───── Study text ─────

Middlewares allow for a data processing pipeline to pass data through.

  +-+  +-+  +-+
  |M|  |M|  |M|
  |I|  |I|  |I|
  |D|  |D|  |D|
  |D|  |D|  |D|
->+L+->+L+->+L+->
  |E|  |E|  |E|
  |W|  |W|  |W|
  |A|  |A|  |A|
  |R|  |R|  |R|
  |E|  |E|  |E|
  +-+  +-+  +-+

With this model, we gain a lot of flexibility in the behavior of our integration. Middleware is up to the developer to create, and can be any of the following:

  • Data post-processing, filtering, aggregation, or augmentation
  • External integrations and interfaces
  • Stimulate an API/web transaction from external actors or time-based criteria
  • Hooks and callbacks

Installation

At the command line:

$ easy_install bors

Or, if you have virtualenvwrapper installed:

$ mkvirtualenv bors
$ pip install bors

Usage

To use Bors Service Integrator in a project:

import bors

Contributing

Contributions are welcome, and they are greatly appreciated! Every little bit helps, and credit will always be given.

You can contribute in many ways:

Types of Contributions

Report Bugs

Report bugs at https://github.com/karma0/bors/issues.

If you are reporting a bug, please include:

  • Your operating system name and version.
  • Any details about your local setup that might be helpful in troubleshooting.
  • Detailed steps to reproduce the bug.

Fix Bugs

Look through the GitHub issues for bugs. Anything tagged with “bug” is open to whoever wants to implement it.

Implement Features

Look through the GitHub issues for features. Anything tagged with “feature” is open to whoever wants to implement it.

Write Documentation

Bors Service Integrator could always use more documentation, whether as part of the official Bors Service Integrator docs, in docstrings, or even on the web in blog posts, articles, and such.

─────

### Required work
Please give the web address the Bors Service Integrator text lists for reporting bugs. The material that comes next is from a separate source, unrelated to the text.

───── Information given ─────

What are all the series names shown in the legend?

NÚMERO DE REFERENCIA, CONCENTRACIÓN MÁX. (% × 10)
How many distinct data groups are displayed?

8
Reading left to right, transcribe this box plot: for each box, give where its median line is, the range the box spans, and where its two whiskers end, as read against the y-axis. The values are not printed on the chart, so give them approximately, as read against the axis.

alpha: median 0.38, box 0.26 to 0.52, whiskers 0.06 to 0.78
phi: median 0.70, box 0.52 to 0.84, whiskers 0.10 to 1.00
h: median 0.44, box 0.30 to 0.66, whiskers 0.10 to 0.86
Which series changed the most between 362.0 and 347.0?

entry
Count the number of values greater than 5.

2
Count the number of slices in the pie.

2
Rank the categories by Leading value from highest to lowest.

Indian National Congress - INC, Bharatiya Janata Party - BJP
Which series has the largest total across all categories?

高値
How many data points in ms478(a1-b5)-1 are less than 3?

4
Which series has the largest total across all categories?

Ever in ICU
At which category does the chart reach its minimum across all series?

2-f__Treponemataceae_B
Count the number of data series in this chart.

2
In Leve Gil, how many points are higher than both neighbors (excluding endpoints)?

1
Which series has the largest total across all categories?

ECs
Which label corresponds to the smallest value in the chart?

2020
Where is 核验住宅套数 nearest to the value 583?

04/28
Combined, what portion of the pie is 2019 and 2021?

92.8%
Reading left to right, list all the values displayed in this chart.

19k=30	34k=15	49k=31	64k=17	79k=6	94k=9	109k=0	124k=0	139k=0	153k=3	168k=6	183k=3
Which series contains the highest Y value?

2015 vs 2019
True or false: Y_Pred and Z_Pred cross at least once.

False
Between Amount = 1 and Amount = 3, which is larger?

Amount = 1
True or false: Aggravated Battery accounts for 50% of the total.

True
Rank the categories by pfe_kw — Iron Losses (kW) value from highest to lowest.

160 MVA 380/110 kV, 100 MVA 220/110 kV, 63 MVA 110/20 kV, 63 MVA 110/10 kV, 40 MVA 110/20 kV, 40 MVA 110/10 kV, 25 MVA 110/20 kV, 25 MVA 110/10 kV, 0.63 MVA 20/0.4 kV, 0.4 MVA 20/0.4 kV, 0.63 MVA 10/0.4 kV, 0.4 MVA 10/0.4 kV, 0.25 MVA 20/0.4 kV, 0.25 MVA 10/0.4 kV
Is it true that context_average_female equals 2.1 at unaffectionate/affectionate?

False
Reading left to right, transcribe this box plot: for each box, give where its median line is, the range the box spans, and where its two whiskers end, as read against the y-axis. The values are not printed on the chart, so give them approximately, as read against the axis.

─────

### Result of the task
https://github.com/karma0/bors/issues